-- DATA IN THIS EXERCISE follows --

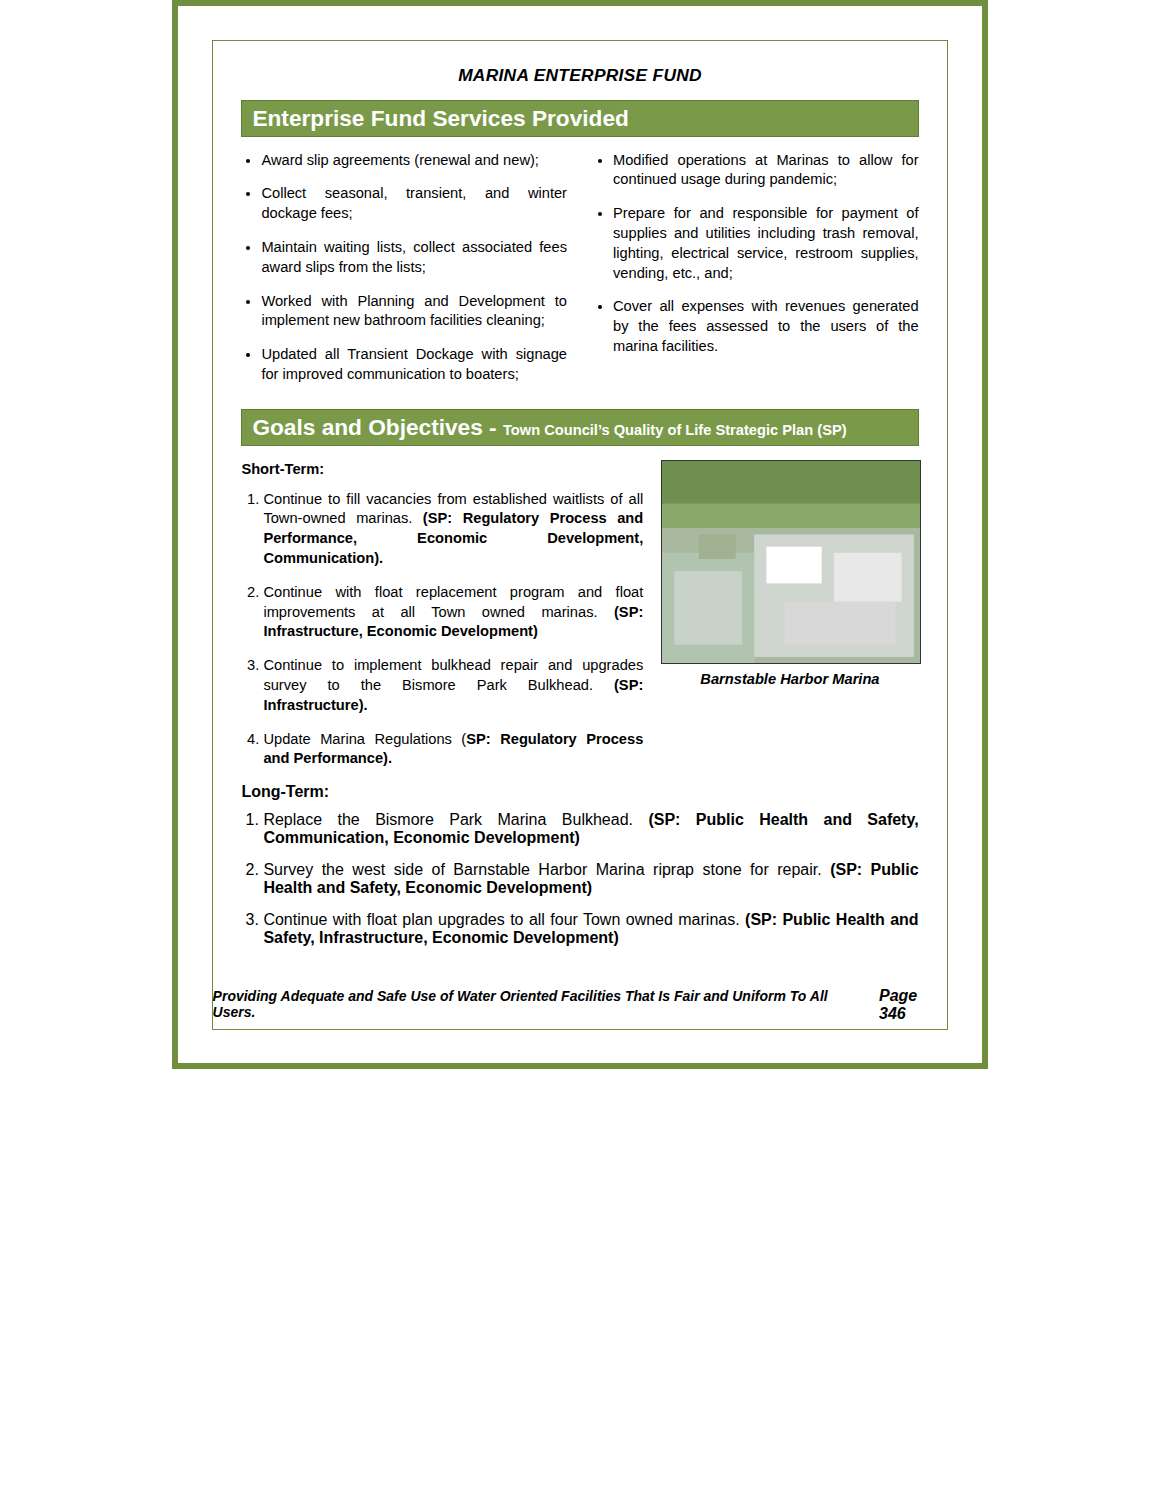MARINA ENTERPRISE FUND
Enterprise Fund Services Provided
Award slip agreements (renewal and new);
Collect seasonal, transient, and winter dockage fees;
Maintain waiting lists, collect associated fees award slips from the lists;
Worked with Planning and Development to implement new bathroom facilities cleaning;
Updated all Transient Dockage with signage for improved communication to boaters;
Modified operations at Marinas to allow for continued usage during pandemic;
Prepare for and responsible for payment of supplies and utilities including trash removal, lighting, electrical service, restroom supplies, vending, etc., and;
Cover all expenses with revenues generated by the fees assessed to the users of the marina facilities.
Goals and Objectives - Town Council’s Quality of Life Strategic Plan (SP)
Short-Term:
Continue to fill vacancies from established waitlists of all Town-owned marinas. (SP: Regulatory Process and Performance, Economic Development, Communication).
Continue with float replacement program and float improvements at all Town owned marinas. (SP: Infrastructure, Economic Development)
Continue to implement bulkhead repair and upgrades survey to the Bismore Park Bulkhead. (SP: Infrastructure).
Update Marina Regulations (SP: Regulatory Process and Performance).
Barnstable Harbor Marina
Long-Term:
Replace the Bismore Park Marina Bulkhead. (SP: Public Health and Safety, Communication, Economic Development)
Survey the west side of Barnstable Harbor Marina riprap stone for repair. (SP: Public Health and Safety, Economic Development)
Continue with float plan upgrades to all four Town owned marinas. (SP: Public Health and Safety, Infrastructure, Economic Development)
Providing Adequate and Safe Use of Water Oriented Facilities That Is Fair and Uniform To All Users. Page 346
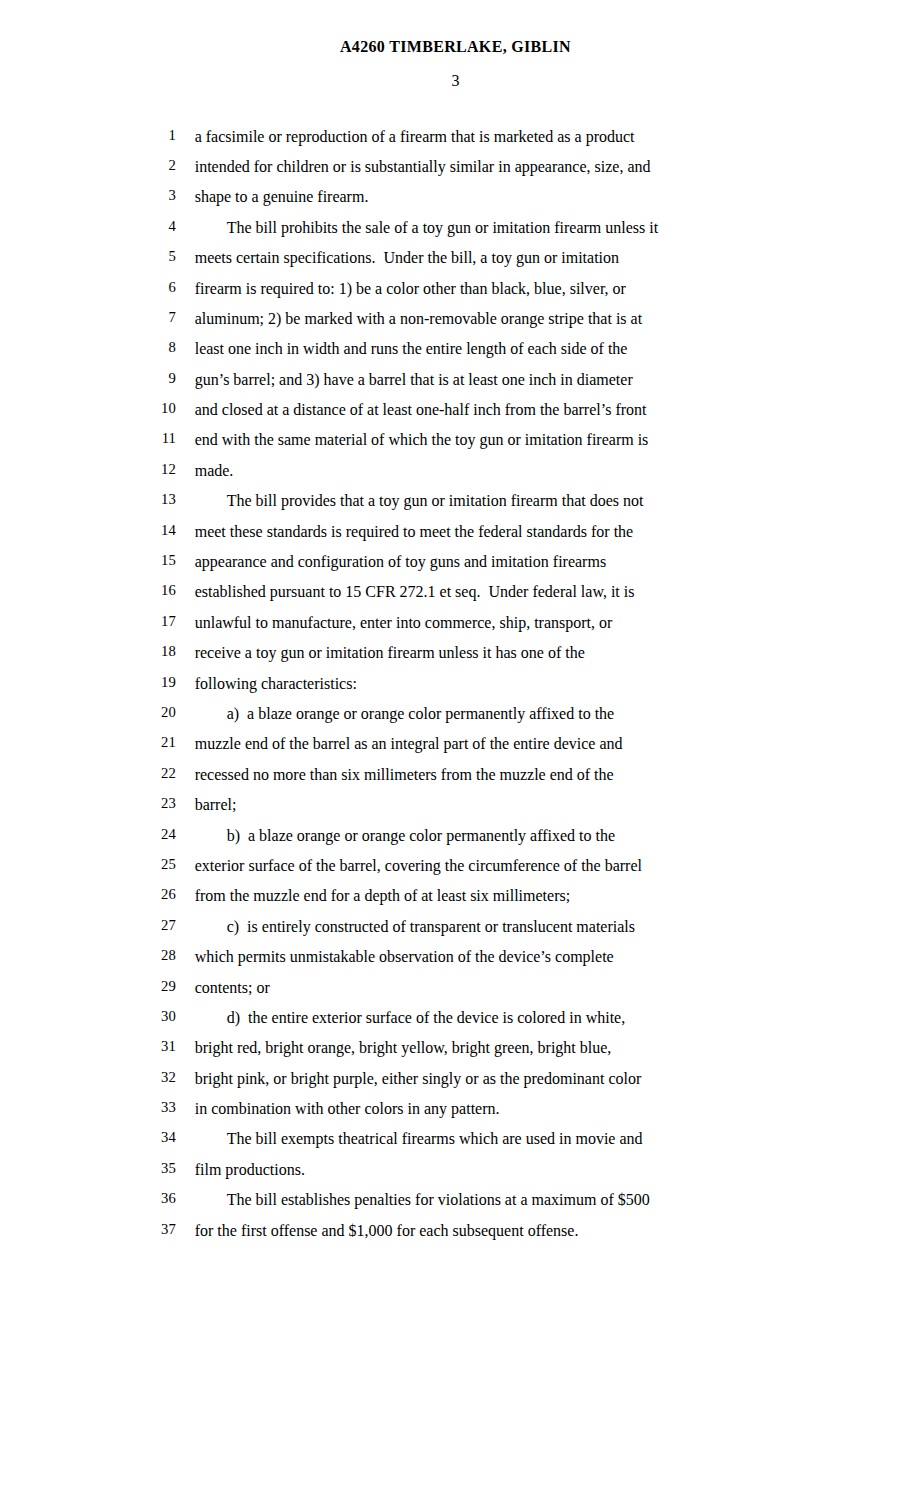A4260 TIMBERLAKE, GIBLIN
3
a facsimile or reproduction of a firearm that is marketed as a product
intended for children or is substantially similar in appearance, size, and
shape to a genuine firearm.
The bill prohibits the sale of a toy gun or imitation firearm unless it
meets certain specifications. Under the bill, a toy gun or imitation
firearm is required to: 1) be a color other than black, blue, silver, or
aluminum; 2) be marked with a non-removable orange stripe that is at
least one inch in width and runs the entire length of each side of the
gun’s barrel; and 3) have a barrel that is at least one inch in diameter
and closed at a distance of at least one-half inch from the barrel’s front
end with the same material of which the toy gun or imitation firearm is
made.
The bill provides that a toy gun or imitation firearm that does not
meet these standards is required to meet the federal standards for the
appearance and configuration of toy guns and imitation firearms
established pursuant to 15 CFR 272.1 et seq. Under federal law, it is
unlawful to manufacture, enter into commerce, ship, transport, or
receive a toy gun or imitation firearm unless it has one of the
following characteristics:
a) a blaze orange or orange color permanently affixed to the
muzzle end of the barrel as an integral part of the entire device and
recessed no more than six millimeters from the muzzle end of the
barrel;
b) a blaze orange or orange color permanently affixed to the
exterior surface of the barrel, covering the circumference of the barrel
from the muzzle end for a depth of at least six millimeters;
c) is entirely constructed of transparent or translucent materials
which permits unmistakable observation of the device’s complete
contents; or
d) the entire exterior surface of the device is colored in white,
bright red, bright orange, bright yellow, bright green, bright blue,
bright pink, or bright purple, either singly or as the predominant color
in combination with other colors in any pattern.
The bill exempts theatrical firearms which are used in movie and
film productions.
The bill establishes penalties for violations at a maximum of $500
for the first offense and $1,000 for each subsequent offense.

-- DATA IN THIS EXERCISE concluded --

* _WHAT YOU WILL DO_
Please return exactly the lines above, from where the listing starts to the line holding "Worked with Planning", inclusive, with the pictures omitted.

* _REPLY_
MARINA ENTERPRISE FUND
Enterprise Fund Services Provided
Award slip agreements (renewal and new);
Collect seasonal, transient, and winter dockage fees;
Maintain waiting lists, collect associated fees award slips from the lists;
Worked with Planning and Development to implement new bathroom facilities cleaning;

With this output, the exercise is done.